On to the 'took them long enough!' file. Two entries today. One, here in Ontario they're looking at revising 30-year old seatbelt laws after a terrible minivan crash killed four people. Turns out the minivan had ten people in it: three more people than seatbelts. It further turns out that this is perfectly legal as the laws are written: you can stuff as many people into your vehicle as you want, provided (a) all the seatbelts are used; (b) the driver is not crowded and (c) the driver has a valid license.
Oh, I know why they never thought to limit the number of passengers to the number of seatbelts. It's because back in 1976, people weren't stupid enough to cram ten people into a van meant for seven. Or if they were, they accepted the natural consequences.
As a species, we've become much too self-important over the past couple of generations. We figure we can flaunt the natural order of things with impunity. When that natural order catches up--when the car skids off the skating rink at 120 km/hr, when people re-enact Jackass and...holy shit!...injure themselves, they stand around and say to ourselves how'd that happen?

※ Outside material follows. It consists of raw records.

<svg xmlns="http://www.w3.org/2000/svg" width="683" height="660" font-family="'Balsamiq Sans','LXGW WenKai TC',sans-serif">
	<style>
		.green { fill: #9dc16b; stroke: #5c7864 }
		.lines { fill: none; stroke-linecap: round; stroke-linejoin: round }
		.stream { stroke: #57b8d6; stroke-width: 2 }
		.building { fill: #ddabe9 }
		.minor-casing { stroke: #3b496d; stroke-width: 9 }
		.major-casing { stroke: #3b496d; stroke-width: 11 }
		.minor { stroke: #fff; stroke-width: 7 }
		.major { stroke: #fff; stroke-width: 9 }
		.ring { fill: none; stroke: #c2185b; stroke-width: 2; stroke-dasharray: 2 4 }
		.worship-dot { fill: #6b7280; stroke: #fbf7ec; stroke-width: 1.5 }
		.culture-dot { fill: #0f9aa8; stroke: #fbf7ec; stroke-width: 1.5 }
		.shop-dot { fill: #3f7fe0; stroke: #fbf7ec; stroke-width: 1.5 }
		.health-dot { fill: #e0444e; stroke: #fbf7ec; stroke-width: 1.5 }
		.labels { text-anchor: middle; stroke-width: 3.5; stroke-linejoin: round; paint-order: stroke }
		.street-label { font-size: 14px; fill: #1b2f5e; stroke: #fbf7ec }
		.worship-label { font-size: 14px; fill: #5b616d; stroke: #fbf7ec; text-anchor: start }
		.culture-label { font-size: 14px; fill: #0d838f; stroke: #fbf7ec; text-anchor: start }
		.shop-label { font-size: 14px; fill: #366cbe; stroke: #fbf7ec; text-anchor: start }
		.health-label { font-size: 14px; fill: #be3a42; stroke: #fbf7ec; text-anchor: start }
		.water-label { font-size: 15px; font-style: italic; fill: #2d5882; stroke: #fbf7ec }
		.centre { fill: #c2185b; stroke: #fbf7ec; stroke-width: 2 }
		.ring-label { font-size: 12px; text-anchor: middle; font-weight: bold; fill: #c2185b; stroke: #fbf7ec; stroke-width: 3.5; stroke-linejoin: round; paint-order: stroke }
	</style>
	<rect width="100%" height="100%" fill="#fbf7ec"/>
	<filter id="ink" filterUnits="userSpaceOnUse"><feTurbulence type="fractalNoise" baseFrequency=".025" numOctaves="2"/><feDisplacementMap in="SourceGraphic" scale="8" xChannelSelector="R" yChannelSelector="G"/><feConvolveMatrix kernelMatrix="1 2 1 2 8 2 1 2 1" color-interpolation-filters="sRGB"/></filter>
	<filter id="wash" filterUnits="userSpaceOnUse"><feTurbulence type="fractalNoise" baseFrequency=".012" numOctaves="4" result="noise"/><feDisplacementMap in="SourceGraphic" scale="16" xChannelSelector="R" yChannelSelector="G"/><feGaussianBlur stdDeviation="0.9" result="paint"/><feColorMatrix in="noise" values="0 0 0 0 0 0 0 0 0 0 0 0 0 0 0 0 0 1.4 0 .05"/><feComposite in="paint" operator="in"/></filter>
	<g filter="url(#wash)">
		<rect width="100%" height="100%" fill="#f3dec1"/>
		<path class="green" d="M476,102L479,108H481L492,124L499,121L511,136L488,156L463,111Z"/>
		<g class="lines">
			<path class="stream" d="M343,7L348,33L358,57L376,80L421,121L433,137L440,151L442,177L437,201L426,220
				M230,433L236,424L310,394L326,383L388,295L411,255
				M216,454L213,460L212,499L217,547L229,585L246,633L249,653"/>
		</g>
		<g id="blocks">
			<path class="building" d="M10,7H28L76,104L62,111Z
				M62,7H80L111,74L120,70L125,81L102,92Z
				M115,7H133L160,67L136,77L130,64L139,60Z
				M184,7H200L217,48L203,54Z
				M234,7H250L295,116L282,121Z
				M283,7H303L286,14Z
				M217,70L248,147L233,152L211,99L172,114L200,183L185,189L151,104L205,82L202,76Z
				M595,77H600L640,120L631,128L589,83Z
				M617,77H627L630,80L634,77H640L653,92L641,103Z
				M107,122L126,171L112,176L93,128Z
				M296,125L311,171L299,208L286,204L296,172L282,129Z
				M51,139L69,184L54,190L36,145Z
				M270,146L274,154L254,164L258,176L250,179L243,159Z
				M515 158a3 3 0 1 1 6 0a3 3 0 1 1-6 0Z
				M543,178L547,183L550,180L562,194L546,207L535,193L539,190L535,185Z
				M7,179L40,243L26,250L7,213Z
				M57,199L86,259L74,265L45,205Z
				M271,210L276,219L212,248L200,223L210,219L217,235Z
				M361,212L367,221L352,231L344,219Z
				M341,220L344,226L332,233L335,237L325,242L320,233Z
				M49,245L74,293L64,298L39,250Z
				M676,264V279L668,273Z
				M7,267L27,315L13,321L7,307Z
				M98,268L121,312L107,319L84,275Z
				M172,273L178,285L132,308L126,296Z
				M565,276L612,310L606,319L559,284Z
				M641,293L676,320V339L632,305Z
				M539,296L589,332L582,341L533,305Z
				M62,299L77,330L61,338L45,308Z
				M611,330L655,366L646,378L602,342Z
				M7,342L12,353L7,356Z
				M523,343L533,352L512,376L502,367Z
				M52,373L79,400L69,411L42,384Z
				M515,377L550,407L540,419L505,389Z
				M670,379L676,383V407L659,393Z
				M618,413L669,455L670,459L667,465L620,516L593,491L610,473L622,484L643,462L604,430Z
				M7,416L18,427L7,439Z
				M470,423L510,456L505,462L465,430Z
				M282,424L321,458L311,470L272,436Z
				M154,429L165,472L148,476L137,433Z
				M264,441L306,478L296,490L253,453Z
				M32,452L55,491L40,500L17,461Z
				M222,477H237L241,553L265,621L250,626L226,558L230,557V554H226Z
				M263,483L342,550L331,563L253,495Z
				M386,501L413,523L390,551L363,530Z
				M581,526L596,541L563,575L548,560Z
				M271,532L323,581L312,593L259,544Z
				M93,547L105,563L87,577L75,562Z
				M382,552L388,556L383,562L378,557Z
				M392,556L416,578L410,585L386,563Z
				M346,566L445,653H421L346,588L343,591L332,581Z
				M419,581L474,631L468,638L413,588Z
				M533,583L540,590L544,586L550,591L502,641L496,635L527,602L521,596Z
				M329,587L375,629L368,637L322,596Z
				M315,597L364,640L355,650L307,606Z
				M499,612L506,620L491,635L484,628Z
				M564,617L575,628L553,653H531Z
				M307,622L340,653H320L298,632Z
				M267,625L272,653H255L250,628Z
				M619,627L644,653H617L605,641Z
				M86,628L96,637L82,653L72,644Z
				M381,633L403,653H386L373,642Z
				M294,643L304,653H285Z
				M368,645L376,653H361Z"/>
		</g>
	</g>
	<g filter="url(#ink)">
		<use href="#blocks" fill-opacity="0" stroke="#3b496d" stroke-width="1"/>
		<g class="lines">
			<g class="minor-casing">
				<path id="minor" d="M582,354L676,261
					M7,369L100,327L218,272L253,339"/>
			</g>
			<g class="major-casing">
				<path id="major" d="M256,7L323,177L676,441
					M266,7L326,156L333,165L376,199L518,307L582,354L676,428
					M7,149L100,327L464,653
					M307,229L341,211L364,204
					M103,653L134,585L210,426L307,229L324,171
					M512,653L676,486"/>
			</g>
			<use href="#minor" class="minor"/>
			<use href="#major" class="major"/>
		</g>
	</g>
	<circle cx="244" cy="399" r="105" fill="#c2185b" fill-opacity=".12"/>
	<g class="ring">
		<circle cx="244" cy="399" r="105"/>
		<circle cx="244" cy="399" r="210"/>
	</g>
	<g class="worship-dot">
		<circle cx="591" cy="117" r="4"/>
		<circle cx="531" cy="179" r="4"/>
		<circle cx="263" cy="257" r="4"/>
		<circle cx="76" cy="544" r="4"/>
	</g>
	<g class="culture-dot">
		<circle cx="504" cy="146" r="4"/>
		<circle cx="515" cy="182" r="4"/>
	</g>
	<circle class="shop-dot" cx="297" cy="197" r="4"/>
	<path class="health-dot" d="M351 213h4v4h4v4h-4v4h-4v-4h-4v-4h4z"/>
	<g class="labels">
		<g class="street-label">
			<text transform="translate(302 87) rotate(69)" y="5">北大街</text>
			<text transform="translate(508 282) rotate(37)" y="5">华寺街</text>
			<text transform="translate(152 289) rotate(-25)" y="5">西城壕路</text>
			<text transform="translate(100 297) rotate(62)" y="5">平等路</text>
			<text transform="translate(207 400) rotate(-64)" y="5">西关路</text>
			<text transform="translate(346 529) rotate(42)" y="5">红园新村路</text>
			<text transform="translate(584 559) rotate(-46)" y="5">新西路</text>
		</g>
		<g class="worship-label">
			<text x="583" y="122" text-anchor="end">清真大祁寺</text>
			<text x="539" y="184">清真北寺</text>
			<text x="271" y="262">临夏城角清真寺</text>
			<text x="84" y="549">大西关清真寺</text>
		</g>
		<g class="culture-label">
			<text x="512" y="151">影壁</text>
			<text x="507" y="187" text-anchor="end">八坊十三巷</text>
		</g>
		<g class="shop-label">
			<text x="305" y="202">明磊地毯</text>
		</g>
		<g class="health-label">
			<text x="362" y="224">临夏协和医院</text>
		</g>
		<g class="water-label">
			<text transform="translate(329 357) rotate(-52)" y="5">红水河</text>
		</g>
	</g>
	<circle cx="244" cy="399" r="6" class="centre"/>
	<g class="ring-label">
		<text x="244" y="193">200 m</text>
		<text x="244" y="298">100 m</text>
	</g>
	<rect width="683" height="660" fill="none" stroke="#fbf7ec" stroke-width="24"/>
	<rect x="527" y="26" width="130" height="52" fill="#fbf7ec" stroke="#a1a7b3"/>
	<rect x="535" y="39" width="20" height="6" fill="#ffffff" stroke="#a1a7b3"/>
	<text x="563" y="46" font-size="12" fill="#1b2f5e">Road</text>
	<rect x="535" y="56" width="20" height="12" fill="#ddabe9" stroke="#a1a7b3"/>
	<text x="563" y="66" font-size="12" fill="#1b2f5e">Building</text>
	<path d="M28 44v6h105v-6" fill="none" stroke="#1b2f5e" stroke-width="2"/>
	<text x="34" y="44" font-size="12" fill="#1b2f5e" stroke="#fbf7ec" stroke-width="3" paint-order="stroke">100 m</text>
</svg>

Not that I'm saying seatbelt laws are, strictly speaking, necessary--for drivers, at least. No, I figure that if you're alone in the car and you choose to be an idiot, you should be allowed to be an idiot. I'm kind of Darwinian that way...I believe you can't legislate stupidity out of existence and you probably shouldn't try. Just make it known that anybody found ejected from a car at an accident scene--or anybody with alcohol in their blood--will be the last one treated at the hospital. No, we won't deny them treatment--that would be unCanadian!--but we'll...take our time about it.
(By the bye, I once took a trip in a 1984 Chevette loaded down with nine people. I was in the backseat, with a girl named Laura planted firmly on my lap (I damn near grew a seatbelt for her!) Fun while it lasted, but even getting in I knew it wasn't safe, and I never repeated that experience.)
Item two: They're going to change the law, again here in Ontario, and make it legal for people to drink in the bathrooms of licensed bars.
Why the hell would you want to drink in a bathroom, Ken?
Well, it turns out that before, you couldn't. Which meant that people--people of the female persuasion--had to leave their drinks out in the bar when they visited the bathroom. They'd go off in their packs and as long as you paid close attention to whose drink was whose (and, oh, yeah, you were psychotic), it was a simple matter to slip a little Mickey Finn in there.
Not being a veteran of the bar scene, I can't imagine why this hasn't been attended to, like, a decade ago. I guess enough people have been date-raped, now.
Ahhh, that feels better. Now I can get down to some real vacating.
2 comments:
Not to be a nit-picker, but I did see some coverage of anti-DPRK protests in South Korea. I believe it was on CBC. But you're right, the media tends to cover the flashiest, most controversial things they can find. If it's something nobody argues about, it's not news.
I guess people in South Korea are a little...closer...to the problem. How many people in Canada or Europe give a fig about Dear Leader's nukes?